What is being asked | Restate the listing below word for word; no pictures belong in the copy.
The data: Begin
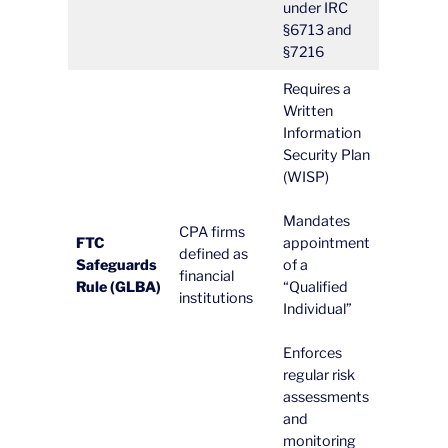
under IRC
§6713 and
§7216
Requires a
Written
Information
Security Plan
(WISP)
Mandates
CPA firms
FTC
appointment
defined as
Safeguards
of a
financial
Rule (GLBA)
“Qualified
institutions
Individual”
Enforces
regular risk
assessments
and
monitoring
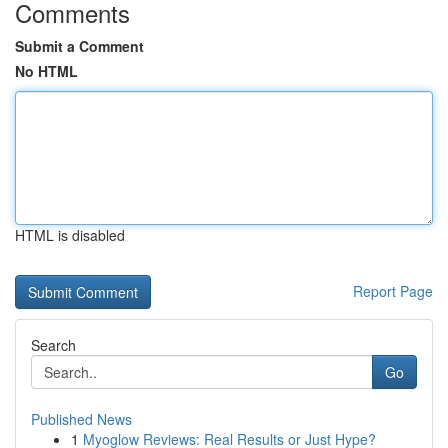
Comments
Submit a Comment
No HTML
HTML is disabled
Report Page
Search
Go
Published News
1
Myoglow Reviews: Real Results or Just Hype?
The data: End
Exercise answer |
under IRC
§6713 and
§7216
Requires a
Written
Information
Security Plan
(WISP)
Mandates
CPA firms
FTC
appointment
defined as
Safeguards
of a
financial
Rule (GLBA)
“Qualified
institutions
Individual”
Enforces
regular risk
assessments
and
monitoring
Comments
Submit a Comment
No HTML
HTML is disabled
Report Page
Search
Go
Published News
1
Myoglow Reviews: Real Results or Just Hype?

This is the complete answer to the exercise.